Representative acetylated H3K9 immunofluorescence images of SCNT embryos derived from different FA interval groups are illustrated in Fig. 1. The mean relative levels of histone acetylation signal intensities in the groups are shown in Table 2. Low histone acetylation levels were found in all three groups 2 h after fusion and were practically undetectable in the 2-h and 4-h FA interval groups. However, 6 h after fusion, the histone acetylation level increased in all three groups, but the acetylation levels of H3K9 in the 2-h and 4-h FA interval groups were higher than that in the 0-h FA interval group. A similar phenomenon was also observed 10 h after fusion. At the two-cell developmental stage (30 h after fusion), no significant difference was observed in the H3K9 acetylation levels among the three FA interval groups.

FIG. 1.

Global acetylation levels of histone H3 lysine 9 (H3K9ac). (A) Staining of H3K9ac (right) in donor somatic cells prior to SCNT. (B) Staining of H3K9ac (right) in SCNT embryos derived from the 0-h, 2-h, and 4-h FA interval groups at different time points after fusion. Each sample was counterstained with DAPI to visualize DNA (left). Original magnification, 100×. Scale bar, 50 μm. Color images available online at www.liebertpub.com/cell

Table 2.

Effects of the FA Interval on the Ratios of the H3k9ac/DNA Signal Intensities at Different Time Points after Fusion

	Time point after fusion (h)
FA interval	0 ^*	2	6	10	30
0 h	0.77±0.16	0.23±0.07	0.27±0.07^a	0.42±0.10^a	1.17±0.26
2 h	0.77±0.16	—	0.41±0.13^b	0.77±0.19^b	1.08±0.31
4 h	0.77±0.16	—	0.46±0.11^b	0.81±0.24^b	1.14±0.22

0^* is acetylation level of H3K9 (mean±standard error of the mean [SEM]) in nuclear donor somatic cells prior to SCNT

Values with different superscripts (a and b) differ significantly (p<0.05).

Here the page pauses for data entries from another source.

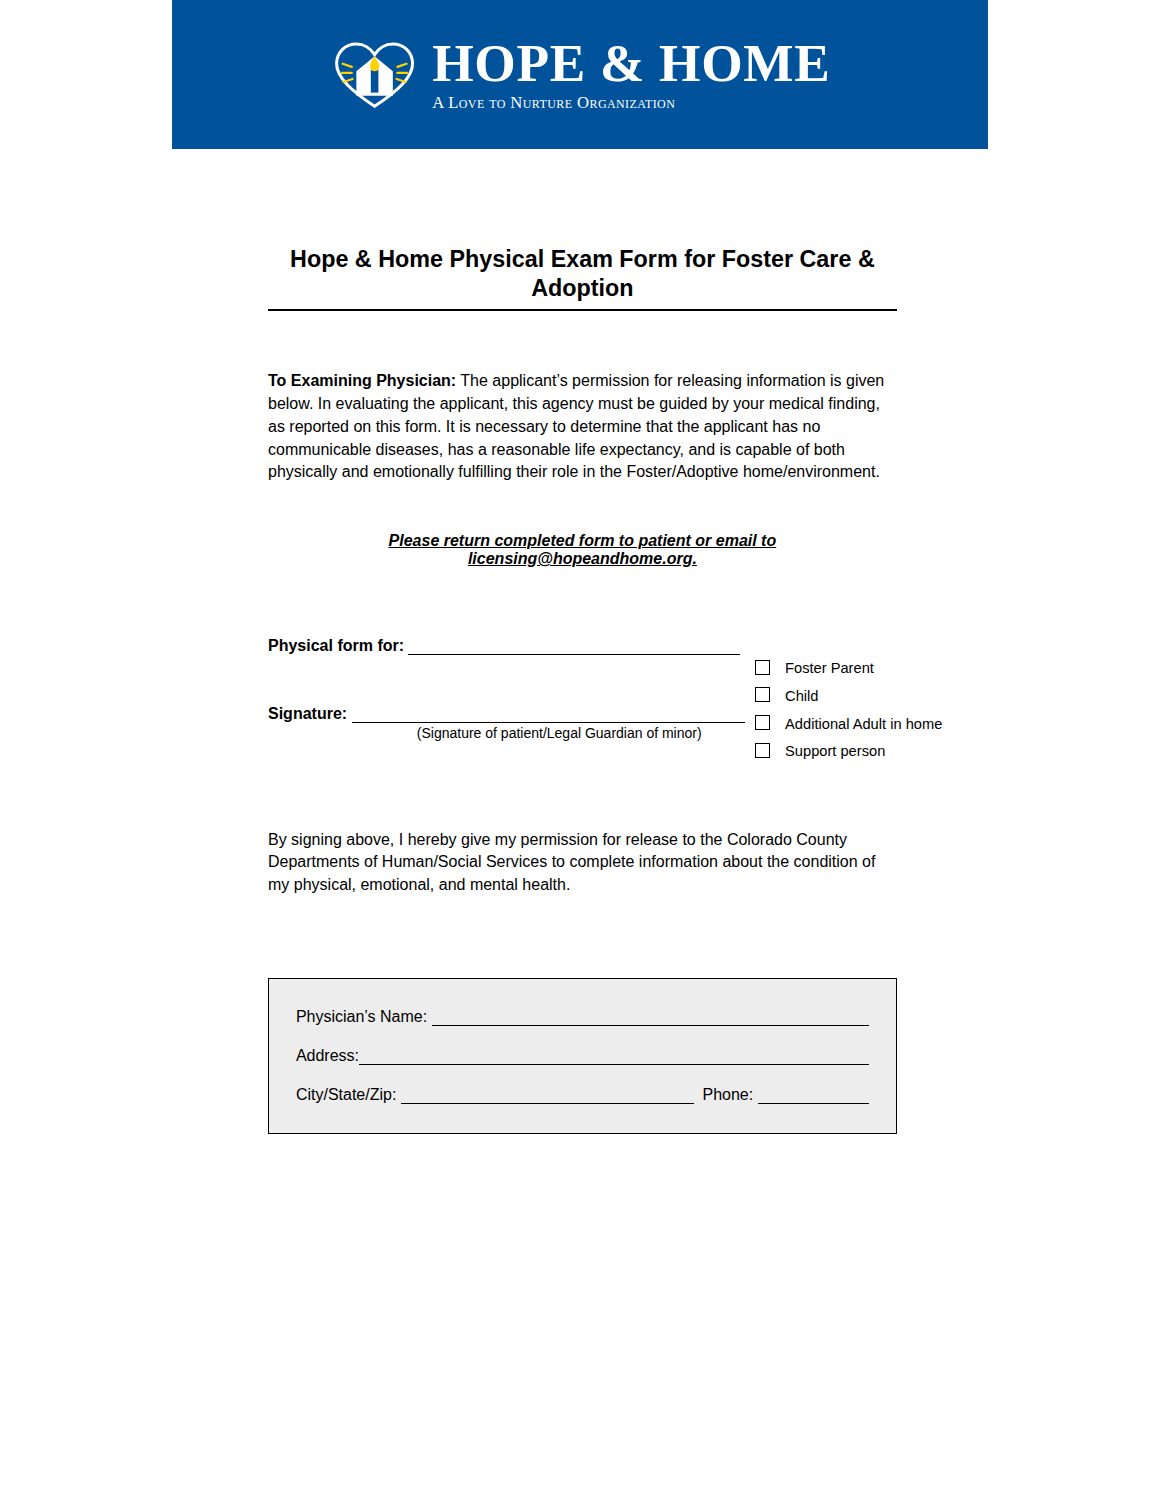HOPE & HOME
A Love to Nurture Organization
Hope & Home Physical Exam Form for Foster Care & Adoption
To Examining Physician: The applicant’s permission for releasing information is given below. In evaluating the applicant, this agency must be guided by your medical finding, as reported on this form. It is necessary to determine that the applicant has no communicable diseases, has a reasonable life expectancy, and is capable of both physically and emotionally fulfilling their role in the Foster/Adoptive home/environment.
Please return completed form to patient or email to licensing@hopeandhome.org.
Physical form for:
Signature:
(Signature of patient/Legal Guardian of minor)
Foster Parent
Child
Additional Adult in home
Support person
By signing above, I hereby give my permission for release to the Colorado County Departments of Human/Social Services to complete information about the condition of my physical, emotional, and mental health.
Physician’s Name:
Address:
City/State/Zip: Phone: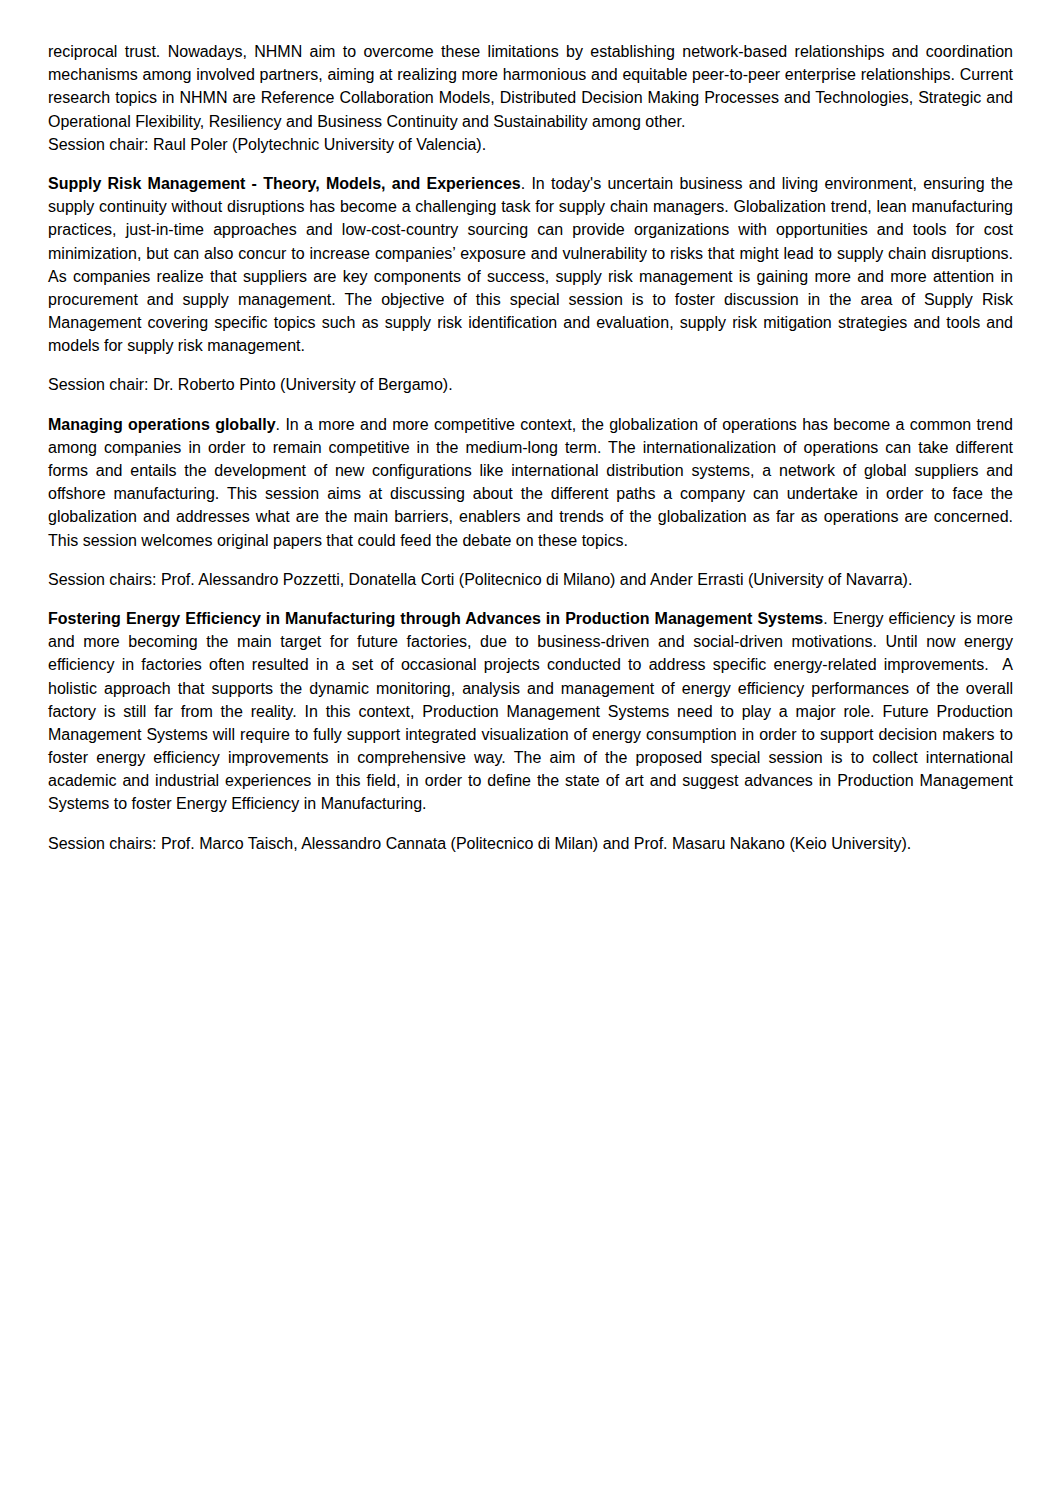reciprocal trust. Nowadays, NHMN aim to overcome these limitations by establishing network-based relationships and coordination mechanisms among involved partners, aiming at realizing more harmonious and equitable peer-to-peer enterprise relationships. Current research topics in NHMN are Reference Collaboration Models, Distributed Decision Making Processes and Technologies, Strategic and Operational Flexibility, Resiliency and Business Continuity and Sustainability among other.
Session chair: Raul Poler (Polytechnic University of Valencia).
Supply Risk Management - Theory, Models, and Experiences. In today's uncertain business and living environment, ensuring the supply continuity without disruptions has become a challenging task for supply chain managers. Globalization trend, lean manufacturing practices, just‐in‐time approaches and low‐cost‐country sourcing can provide organizations with opportunities and tools for cost minimization, but can also concur to increase companies’ exposure and vulnerability to risks that might lead to supply chain disruptions. As companies realize that suppliers are key components of success, supply risk management is gaining more and more attention in procurement and supply management. The objective of this special session is to foster discussion in the area of Supply Risk Management covering specific topics such as supply risk identification and evaluation, supply risk mitigation strategies and tools and models for supply risk management.
Session chair: Dr. Roberto Pinto (University of Bergamo).
Managing operations globally. In a more and more competitive context, the globalization of operations has become a common trend among companies in order to remain competitive in the medium-long term. The internationalization of operations can take different forms and entails the development of new configurations like international distribution systems, a network of global suppliers and offshore manufacturing. This session aims at discussing about the different paths a company can undertake in order to face the globalization and addresses what are the main barriers, enablers and trends of the globalization as far as operations are concerned. This session welcomes original papers that could feed the debate on these topics.
Session chairs: Prof. Alessandro Pozzetti, Donatella Corti (Politecnico di Milano) and Ander Errasti (University of Navarra).
Fostering Energy Efficiency in Manufacturing through Advances in Production Management Systems. Energy efficiency is more and more becoming the main target for future factories, due to business-driven and social-driven motivations. Until now energy efficiency in factories often resulted in a set of occasional projects conducted to address specific energy-related improvements. A holistic approach that supports the dynamic monitoring, analysis and management of energy efficiency performances of the overall factory is still far from the reality. In this context, Production Management Systems need to play a major role. Future Production Management Systems will require to fully support integrated visualization of energy consumption in order to support decision makers to foster energy efficiency improvements in comprehensive way. The aim of the proposed special session is to collect international academic and industrial experiences in this field, in order to define the state of art and suggest advances in Production Management Systems to foster Energy Efficiency in Manufacturing.
Session chairs: Prof. Marco Taisch, Alessandro Cannata (Politecnico di Milan) and Prof. Masaru Nakano (Keio University).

FA, interval time between fusion and activation; SCNT, somatic cell nuclear transfer.

Effects of FA interval on DNA methylation status of the satellite I sequence

The effects of FA interval on the DNA methylation status of the satellite I sequence of day-7 blastocysts were analyzed by bisulfite sequencing. As shown in Figure 2, the DNA methylation level of the satellite I sequence was significantly higher in the day-7 blastocysts derived from the 0-h FA interval group than those from the 2-h and 4-h FA interval group as well as that from the control (IVF) (54.1±5.9 vs. 31.4±3.6, 31.7±5.6, or 13.5±5.9, respectively; p<0.05).

FIG. 2.

Methylation profiles of 12 CpGs in the satellite I region analyzed by bisulfite sequencing. Unfilled (white) and filled (black) circles represent unmethylated and methylated CpGs, respectively. Horizontal lines of circles represent one separate clone that was sequenced (5–9 for each sample). For each sample, the methylation data were analyzed by computing the percentage of methylated CpGs from the total number of CpGs.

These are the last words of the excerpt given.